→ Text under study:
* * * * * * * * *
In one exemplary embodiment, a method is performed by a POS system device having a terminal station apparatus and a bagging station apparatus with a bagging area. Further, the terminal station apparatus includes a scanning platform having a scanning window and an optical scanner operable to scan through the scanning window a visual object identifier code disposed on an object while transferred over the scanning window. The POS system device is operationally coupled to an optical sensor device having an optical sensor with a field of view that includes a region about the POS system device and operable to capture an image that includes the POS region. In addition, the POS region includes a set of POS subregions including a POS subregion associated with the scanning window and a POS subregion associated with the bagging area. The method includes obtaining data that represents a set of successive images of the POS region captured by the optical sensor device as first and second target objects are moved in the POS region to enable a determination that the first target object is transferred to the POS subregion associated with the bagging area without being scanned while the second target object is contemporaneously scanned without being transferred to the POS subregion associated with the bagging area based on a set of predetermined criteria associated with the set of POS subregions, a first object movement track associated with the first target object and a second object movement track associated with the second target object. Also, each track includes a set of successive object locations of the corresponding target object as that target object is moved in the POS region.

In another exemplary embodiment, the image obtaining step can further include receiving, by a processing circuitry of the POS system device or the optical sensor device, from the optical sensor, the successive image data.

In another exemplary embodiment, the method can further include determining, for the set of successive images, the set of successive object locations of each target object in the POS region based on the successive image data and determining each object movement track based on the set of successive object locations of the corresponding target object.
* * * * * * * * *
→ Tasks and exercises:
1/ Decide whether each statement agrees with the text on the POS system. For each, answer yes or no and quote the words of the text that decide it. (a) The terminal station apparatus includes a scanning platform that has a scanning window. (b) Each object movement track consists of a single location of the target object. (c) One of the POS subregions is associated with the bagging area.
2/ Print the part of the text on the POS system word for word, beginning at the words "In another exemplary embodiment, the image" and stopping after the words "successive image data.".
The entries that come next are separate material and are not part of the text on the POS system.

Dataset entries
* * * * * * * * *
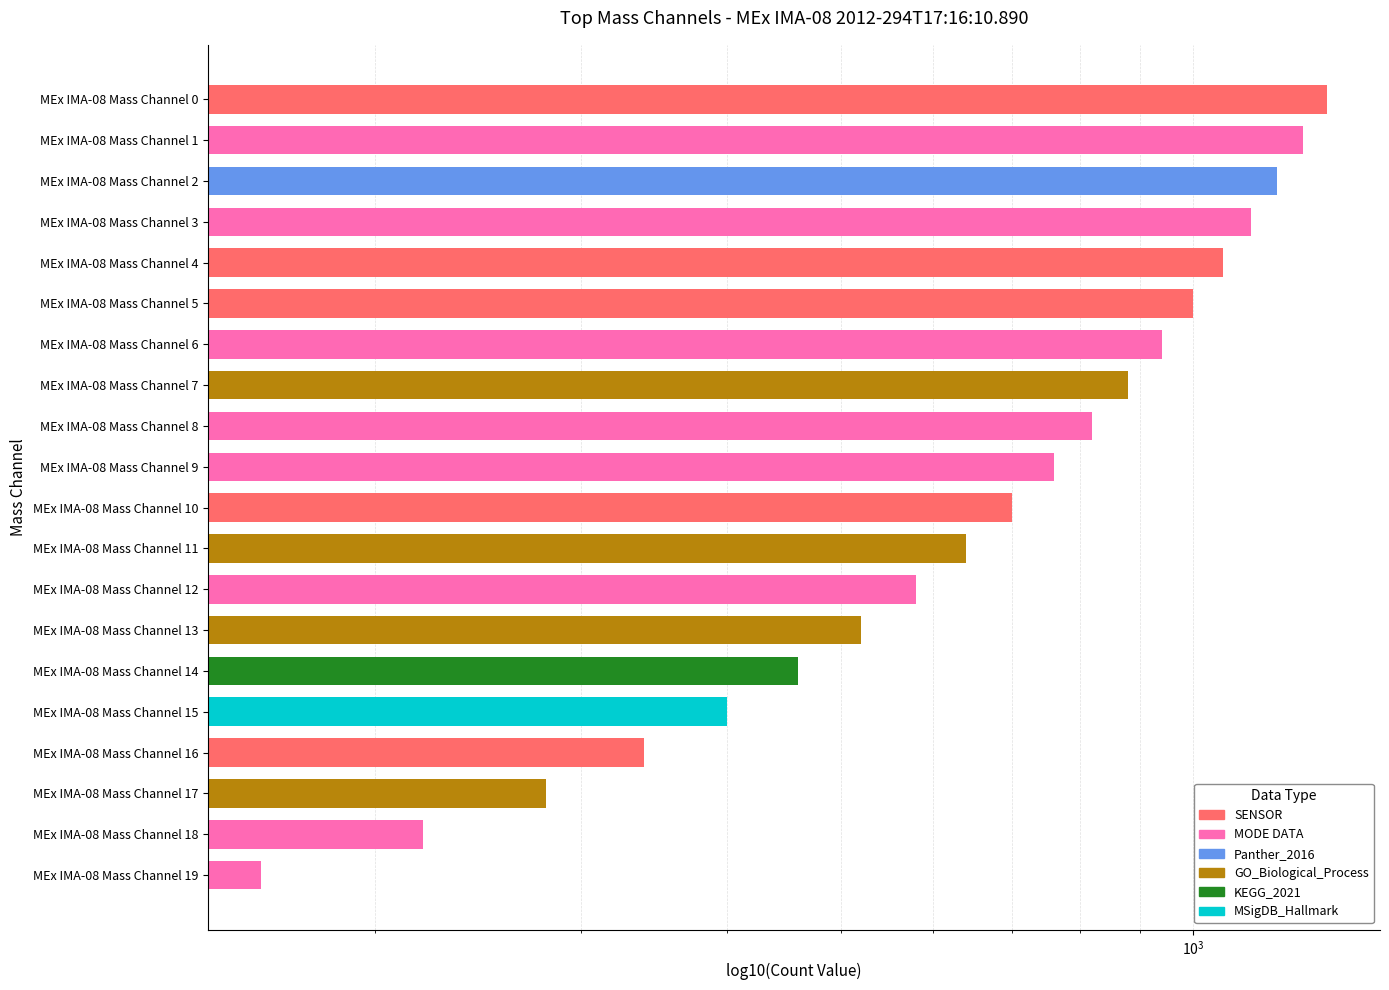

True or false: the data shows 700 at MEx IMA-08 Mass Channel 10.

True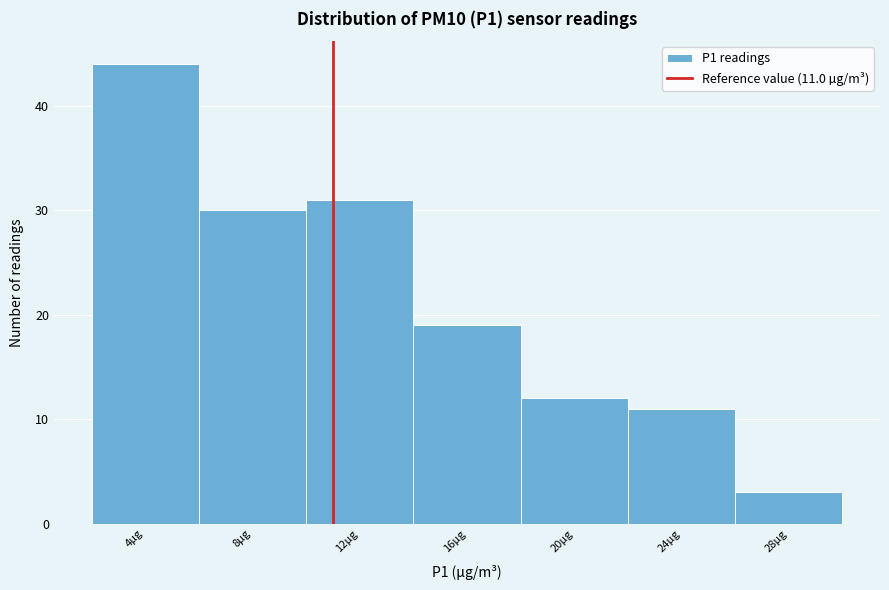

Which range on the x-axis has the tallest bar?

2 to 6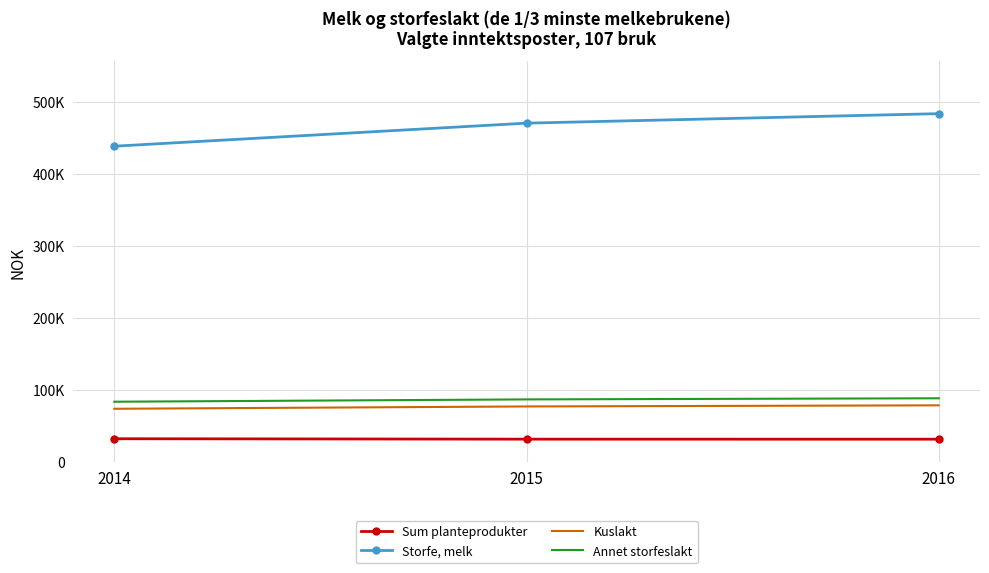

Which series has the largest range (max minus min)?

Storfe, melk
* * * * * * * * *
→ Task-by-task answers:
1/
(a) Yes: "the terminal station apparatus includes a scanning platform having a scanning window"
(b) No: "each track includes a set of successive object locations of the corresponding target object"
(c) Yes: "a POS subregion associated with the bagging area"

2/
In another exemplary embodiment, the image obtaining step can further include receiving, by a processing circuitry of the POS system device or the optical sensor device, from the optical sensor, the successive image data.